** Available data follows **
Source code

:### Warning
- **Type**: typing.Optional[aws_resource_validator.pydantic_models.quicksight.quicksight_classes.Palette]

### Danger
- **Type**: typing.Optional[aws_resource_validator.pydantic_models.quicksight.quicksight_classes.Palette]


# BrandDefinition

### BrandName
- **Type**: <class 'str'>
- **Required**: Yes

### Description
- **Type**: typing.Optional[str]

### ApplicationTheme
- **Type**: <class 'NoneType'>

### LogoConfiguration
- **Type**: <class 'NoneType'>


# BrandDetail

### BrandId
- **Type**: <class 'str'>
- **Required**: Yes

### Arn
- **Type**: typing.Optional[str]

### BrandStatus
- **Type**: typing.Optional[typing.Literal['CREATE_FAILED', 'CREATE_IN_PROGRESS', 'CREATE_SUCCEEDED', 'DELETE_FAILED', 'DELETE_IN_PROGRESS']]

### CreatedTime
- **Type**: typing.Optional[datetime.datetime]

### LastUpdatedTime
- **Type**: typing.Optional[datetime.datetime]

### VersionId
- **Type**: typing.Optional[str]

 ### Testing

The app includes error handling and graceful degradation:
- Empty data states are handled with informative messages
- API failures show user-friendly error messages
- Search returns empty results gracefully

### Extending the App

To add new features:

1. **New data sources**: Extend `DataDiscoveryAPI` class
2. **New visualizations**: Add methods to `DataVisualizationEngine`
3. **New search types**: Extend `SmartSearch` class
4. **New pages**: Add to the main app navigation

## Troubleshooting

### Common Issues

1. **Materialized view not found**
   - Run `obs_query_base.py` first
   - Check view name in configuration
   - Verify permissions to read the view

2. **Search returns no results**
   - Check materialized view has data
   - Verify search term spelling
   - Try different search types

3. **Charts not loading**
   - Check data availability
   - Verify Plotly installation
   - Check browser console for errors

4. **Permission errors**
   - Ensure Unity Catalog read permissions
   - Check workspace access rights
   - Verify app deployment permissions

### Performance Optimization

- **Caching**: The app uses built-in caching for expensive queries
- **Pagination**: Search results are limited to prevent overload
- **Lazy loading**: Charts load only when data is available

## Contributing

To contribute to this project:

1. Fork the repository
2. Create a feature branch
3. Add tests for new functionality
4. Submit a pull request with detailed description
** End of Available data **
* **Problem**
Output the lines above verbatim, without altering any character.

* **Task answer**
Source code

:### Warning
- **Type**: typing.Optional[aws_resource_validator.pydantic_models.quicksight.quicksight_classes.Palette]

### Danger
- **Type**: typing.Optional[aws_resource_validator.pydantic_models.quicksight.quicksight_classes.Palette]


# BrandDefinition

### BrandName
- **Type**: <class 'str'>
- **Required**: Yes

### Description
- **Type**: typing.Optional[str]

### ApplicationTheme
- **Type**: <class 'NoneType'>

### LogoConfiguration
- **Type**: <class 'NoneType'>


# BrandDetail

### BrandId
- **Type**: <class 'str'>
- **Required**: Yes

### Arn
- **Type**: typing.Optional[str]

### BrandStatus
- **Type**: typing.Optional[typing.Literal['CREATE_FAILED', 'CREATE_IN_PROGRESS', 'CREATE_SUCCEEDED', 'DELETE_FAILED', 'DELETE_IN_PROGRESS']]

### CreatedTime
- **Type**: typing.Optional[datetime.datetime]

### LastUpdatedTime
- **Type**: typing.Optional[datetime.datetime]

### VersionId
- **Type**: typing.Optional[str]

 ### Testing

The app includes error handling and graceful degradation:
- Empty data states are handled with informative messages
- API failures show user-friendly error messages
- Search returns empty results gracefully

### Extending the App

To add new features:

1. **New data sources**: Extend `DataDiscoveryAPI` class
2. **New visualizations**: Add methods to `DataVisualizationEngine`
3. **New search types**: Extend `SmartSearch` class
4. **New pages**: Add to the main app navigation

## Troubleshooting

### Common Issues

1. **Materialized view not found**
   - Run `obs_query_base.py` first
   - Check view name in configuration
   - Verify permissions to read the view

2. **Search returns no results**
   - Check materialized view has data
   - Verify search term spelling
   - Try different search types

3. **Charts not loading**
   - Check data availability
   - Verify Plotly installation
   - Check browser console for errors

4. **Permission errors**
   - Ensure Unity Catalog read permissions
   - Check workspace access rights
   - Verify app deployment permissions

### Performance Optimization

- **Caching**: The app uses built-in caching for expensive queries
- **Pagination**: Search results are limited to prevent overload
- **Lazy loading**: Charts load only when data is available

## Contributing

To contribute to this project:

1. Fork the repository
2. Create a feature branch
3. Add tests for new functionality
4. Submit a pull request with detailed description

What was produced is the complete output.